GET    /api/v1/twins                      List all registered twins
POST /api/v1/twins Register a new twin (calls TwinAgent.create_twin)
GET /api/v1/twins/{id} Twin details (asset record + latest state)
GET /api/v1/twins/{id}/state Latest state snapshot (or ?at=ISO8601 for point-in-time)
POST /api/v1/twins/{id}/sync Trigger post-job reconciliation
POST /api/v1/twins/{id}/predict Generate predicted future snapshots via Cosmos-Predict2 + Transfer2.5
GET /api/v1/twins/{id}/events Event log (paginated)
GET /api/v1/twins/{id}/annotations Annotations
POST /api/v1/twins/{id}/annotations Add annotation

Pydantic models in control-plane/backend/models/twin.py: Twin, TwinCreate, TwinState, TwinSyncRequest, TwinAnnotation.

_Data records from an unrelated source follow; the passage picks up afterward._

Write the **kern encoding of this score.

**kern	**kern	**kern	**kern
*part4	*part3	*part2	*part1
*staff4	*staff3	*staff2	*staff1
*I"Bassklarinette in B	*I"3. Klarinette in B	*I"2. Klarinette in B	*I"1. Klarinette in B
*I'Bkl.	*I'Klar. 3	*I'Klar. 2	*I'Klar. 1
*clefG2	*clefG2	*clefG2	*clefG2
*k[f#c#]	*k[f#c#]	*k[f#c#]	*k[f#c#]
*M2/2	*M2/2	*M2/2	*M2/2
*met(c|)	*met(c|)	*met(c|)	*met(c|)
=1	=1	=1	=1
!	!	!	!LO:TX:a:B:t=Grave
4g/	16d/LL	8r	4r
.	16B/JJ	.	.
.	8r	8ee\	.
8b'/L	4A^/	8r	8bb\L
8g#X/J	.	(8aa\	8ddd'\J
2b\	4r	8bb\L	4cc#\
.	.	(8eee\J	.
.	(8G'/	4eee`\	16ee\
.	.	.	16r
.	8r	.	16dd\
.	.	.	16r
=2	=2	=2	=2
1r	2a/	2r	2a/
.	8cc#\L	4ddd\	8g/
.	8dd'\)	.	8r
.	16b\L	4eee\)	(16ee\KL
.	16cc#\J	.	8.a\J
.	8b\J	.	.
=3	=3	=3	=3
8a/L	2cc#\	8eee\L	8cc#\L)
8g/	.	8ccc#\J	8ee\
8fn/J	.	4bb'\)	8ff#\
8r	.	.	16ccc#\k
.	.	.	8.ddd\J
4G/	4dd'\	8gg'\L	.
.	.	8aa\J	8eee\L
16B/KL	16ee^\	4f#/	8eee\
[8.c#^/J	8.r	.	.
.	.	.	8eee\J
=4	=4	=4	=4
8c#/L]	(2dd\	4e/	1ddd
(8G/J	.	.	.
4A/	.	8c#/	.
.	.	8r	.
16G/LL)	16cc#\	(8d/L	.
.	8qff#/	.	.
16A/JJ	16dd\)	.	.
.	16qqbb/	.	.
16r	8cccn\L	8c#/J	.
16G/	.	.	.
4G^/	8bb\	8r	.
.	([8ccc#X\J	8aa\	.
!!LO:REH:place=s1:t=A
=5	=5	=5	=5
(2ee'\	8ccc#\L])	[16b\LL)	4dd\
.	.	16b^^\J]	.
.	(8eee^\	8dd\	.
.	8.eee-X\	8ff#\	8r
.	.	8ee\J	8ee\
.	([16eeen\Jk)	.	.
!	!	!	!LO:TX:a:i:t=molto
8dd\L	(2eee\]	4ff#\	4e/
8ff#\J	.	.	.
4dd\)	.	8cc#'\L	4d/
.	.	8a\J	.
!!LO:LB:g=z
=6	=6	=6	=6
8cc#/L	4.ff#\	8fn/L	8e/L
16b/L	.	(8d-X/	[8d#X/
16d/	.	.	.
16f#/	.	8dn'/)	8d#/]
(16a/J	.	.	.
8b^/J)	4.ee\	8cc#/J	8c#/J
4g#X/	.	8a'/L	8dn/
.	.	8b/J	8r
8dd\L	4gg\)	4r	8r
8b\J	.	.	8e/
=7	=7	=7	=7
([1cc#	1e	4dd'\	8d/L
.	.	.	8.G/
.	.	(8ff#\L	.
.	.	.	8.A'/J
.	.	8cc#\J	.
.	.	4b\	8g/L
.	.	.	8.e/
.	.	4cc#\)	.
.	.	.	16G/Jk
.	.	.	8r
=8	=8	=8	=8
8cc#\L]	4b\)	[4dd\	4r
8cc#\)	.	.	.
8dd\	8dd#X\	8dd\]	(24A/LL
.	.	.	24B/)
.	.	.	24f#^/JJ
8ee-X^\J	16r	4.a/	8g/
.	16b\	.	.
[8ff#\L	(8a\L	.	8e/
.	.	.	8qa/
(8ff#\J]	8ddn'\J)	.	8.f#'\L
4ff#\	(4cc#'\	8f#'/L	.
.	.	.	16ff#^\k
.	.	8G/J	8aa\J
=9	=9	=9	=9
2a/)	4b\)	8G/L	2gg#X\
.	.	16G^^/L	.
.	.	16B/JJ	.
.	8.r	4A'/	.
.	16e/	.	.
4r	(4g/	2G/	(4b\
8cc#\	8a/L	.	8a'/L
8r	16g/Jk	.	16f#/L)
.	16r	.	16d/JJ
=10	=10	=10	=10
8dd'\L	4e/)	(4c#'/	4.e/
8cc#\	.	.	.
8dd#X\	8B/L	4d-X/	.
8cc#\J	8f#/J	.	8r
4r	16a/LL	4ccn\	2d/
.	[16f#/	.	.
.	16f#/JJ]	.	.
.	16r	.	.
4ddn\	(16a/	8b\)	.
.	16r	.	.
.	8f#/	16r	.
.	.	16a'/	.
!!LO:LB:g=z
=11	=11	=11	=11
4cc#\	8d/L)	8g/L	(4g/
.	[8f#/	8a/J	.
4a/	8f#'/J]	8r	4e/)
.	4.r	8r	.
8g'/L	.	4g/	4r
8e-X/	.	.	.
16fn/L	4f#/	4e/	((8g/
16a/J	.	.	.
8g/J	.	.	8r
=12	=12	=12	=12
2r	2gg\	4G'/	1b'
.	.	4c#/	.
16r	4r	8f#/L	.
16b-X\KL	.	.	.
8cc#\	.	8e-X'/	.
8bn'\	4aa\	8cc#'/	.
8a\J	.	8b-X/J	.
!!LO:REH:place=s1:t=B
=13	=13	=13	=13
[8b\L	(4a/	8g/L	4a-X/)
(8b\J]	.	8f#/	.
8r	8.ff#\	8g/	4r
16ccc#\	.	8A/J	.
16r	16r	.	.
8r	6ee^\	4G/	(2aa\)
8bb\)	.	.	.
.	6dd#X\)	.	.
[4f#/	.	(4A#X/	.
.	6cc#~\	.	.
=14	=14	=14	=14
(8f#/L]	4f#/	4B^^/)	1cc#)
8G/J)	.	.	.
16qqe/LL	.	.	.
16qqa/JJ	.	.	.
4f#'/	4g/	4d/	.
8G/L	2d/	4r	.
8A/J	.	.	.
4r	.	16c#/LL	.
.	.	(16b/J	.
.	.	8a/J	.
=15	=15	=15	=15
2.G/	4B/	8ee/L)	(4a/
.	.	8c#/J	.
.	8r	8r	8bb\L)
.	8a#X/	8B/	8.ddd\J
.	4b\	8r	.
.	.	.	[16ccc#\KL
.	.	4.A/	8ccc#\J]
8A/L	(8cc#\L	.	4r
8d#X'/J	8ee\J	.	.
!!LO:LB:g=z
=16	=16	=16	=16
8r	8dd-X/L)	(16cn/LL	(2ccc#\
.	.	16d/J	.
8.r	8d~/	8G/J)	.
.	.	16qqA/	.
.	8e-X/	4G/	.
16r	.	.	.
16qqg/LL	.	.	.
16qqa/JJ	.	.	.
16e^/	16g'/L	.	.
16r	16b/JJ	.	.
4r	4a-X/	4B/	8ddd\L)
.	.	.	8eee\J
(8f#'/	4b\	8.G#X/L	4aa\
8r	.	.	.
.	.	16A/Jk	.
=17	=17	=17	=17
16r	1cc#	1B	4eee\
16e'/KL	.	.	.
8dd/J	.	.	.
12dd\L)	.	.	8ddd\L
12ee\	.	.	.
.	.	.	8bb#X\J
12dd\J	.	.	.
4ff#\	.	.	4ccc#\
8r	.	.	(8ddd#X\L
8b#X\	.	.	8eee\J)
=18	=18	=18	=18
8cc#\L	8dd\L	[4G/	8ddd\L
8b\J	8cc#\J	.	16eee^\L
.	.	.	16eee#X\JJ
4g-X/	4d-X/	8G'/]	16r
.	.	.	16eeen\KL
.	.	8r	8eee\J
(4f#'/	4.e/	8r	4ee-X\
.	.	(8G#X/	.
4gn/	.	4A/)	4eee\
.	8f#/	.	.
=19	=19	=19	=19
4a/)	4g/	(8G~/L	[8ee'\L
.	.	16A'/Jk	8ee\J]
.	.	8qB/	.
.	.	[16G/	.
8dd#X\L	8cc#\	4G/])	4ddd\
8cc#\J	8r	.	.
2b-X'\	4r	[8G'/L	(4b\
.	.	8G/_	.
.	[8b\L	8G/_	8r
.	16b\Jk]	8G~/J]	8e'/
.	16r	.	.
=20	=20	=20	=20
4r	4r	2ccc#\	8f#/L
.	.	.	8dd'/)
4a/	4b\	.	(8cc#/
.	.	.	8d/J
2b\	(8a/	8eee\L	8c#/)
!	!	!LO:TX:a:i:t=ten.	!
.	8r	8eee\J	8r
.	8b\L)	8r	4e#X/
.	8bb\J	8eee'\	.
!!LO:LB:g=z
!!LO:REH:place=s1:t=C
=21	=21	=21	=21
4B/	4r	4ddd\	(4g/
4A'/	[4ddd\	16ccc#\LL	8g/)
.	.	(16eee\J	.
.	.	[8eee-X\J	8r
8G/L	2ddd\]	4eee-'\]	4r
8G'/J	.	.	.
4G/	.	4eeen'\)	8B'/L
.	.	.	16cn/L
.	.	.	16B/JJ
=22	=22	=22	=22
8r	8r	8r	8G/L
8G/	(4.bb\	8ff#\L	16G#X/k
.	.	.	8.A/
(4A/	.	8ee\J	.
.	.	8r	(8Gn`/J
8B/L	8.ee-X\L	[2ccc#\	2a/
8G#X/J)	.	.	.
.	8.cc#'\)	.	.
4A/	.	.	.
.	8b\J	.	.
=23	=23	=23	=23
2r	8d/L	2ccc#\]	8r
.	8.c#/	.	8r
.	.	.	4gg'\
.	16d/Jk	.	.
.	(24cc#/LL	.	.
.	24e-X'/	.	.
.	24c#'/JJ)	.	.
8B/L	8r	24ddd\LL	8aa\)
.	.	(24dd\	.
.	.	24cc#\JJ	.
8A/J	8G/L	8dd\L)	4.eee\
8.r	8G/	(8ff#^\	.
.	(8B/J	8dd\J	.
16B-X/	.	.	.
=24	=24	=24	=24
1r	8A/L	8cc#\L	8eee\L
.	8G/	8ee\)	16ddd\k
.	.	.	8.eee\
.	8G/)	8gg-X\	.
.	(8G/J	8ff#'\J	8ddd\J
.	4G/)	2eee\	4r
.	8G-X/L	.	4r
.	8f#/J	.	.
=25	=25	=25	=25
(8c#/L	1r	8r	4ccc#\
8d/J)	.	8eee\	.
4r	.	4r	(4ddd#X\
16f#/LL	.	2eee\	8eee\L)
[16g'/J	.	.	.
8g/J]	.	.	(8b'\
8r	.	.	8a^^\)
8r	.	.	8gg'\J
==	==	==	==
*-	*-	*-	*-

Reference asset: TurtleBot

The v1 end-to-end demo twins turtlebot-01 on ros.dev.gpu:

1. TwinAgent.create_twin("turtlebot-01", "robot", urdf_path="user-plane/turtlebot/urdf/turtlebot3.urdf")
2. Control plane submits turtlebot-maze RayJob to ros.dev.gpu
3. Ray worker connects to Gazebo via Zenoh; writes pose + IMU to MinIO in-job
4. Job completes → POST /api/v1/twins/turtlebot-01/sync?job_id=<id>
5. TwinAgent reconciles; twin.synced event logged
6. bd query_twin("turtlebot-01", "SELECT timestamp, position_x, position_y FROM state_snapshots ORDER BY timestamp")
→ returns full trajectory from the job

# v1.5 extension — Cosmos-driven predicted twin state:
7. POST /api/v1/twins/turtlebot-01/predict {action: {cmd_vel: {linear: 0.3, angular: 0.1}}, horizon_s: 5.0}
→ TwinAgent calls Cosmos-Predict2 (torch.dev.gpu) with latest observed snapshot as seed frame
→ Cosmos-Transfer2.5 translates synthetic prediction → photorealistic
→ Predicted snapshots written to state_snapshots (source=predicted, cosmos_model=transfer2.5)
8. Cosmos-Reason2 (ros.dev.gpu) reads predicted snapshots as visual context
→ evaluates feasibility → go / no-go before Nav2 goal dispatch

Evolution path

v1   — Persistent world model: lakehouse-backed twins for TurtleBot; in-job writes + post-job reconciliation
v1.5 — Real-time sync: Redis hot-cache for live pose (sub-second); Zenoh → twin writer as a persistent Ray actor
Cosmos-Predict2 + Cosmos-Transfer2.5: predicted twin state snapshots (source=predicted/sim2real)
predict_twin() operation + POST /api/v1/twins/{id}/predict endpoint
Cosmos-Reason2: reads predicted snapshots as visual context for pre-execution feasibility evaluation
Predict → Transfer → Reason → Execute loop integrated with twin state
v2 — Agent memory substrate: TwinAgent is the canonical world-model interface for all control-plane agents
Cosmos models post-trained on turtlebot-maze ROS bags; domain-specific predicted snapshots
Visualisation: Rerun viewer embedded in Next.js dashboard (observed + predicted state overlay)
Multi-asset: VisDrone camera platform as second reference twin
Management plane: per-twin access control, retention policies

Files to create

control-plane/backend/
agents/twin_agent.py TwinAgent wrapper (claude -p subprocess)
api/twins.py FastAPI router
models/twin.py Pydantic models

data-plane/
schema/twins/ Schema definitions and migration scripts

.claude/agents/
twin-agent.md Agent definition (YAML frontmatter + system prompt)

main.py — mount twins router alongside existing jobs, clusters, experiments, lakehouse.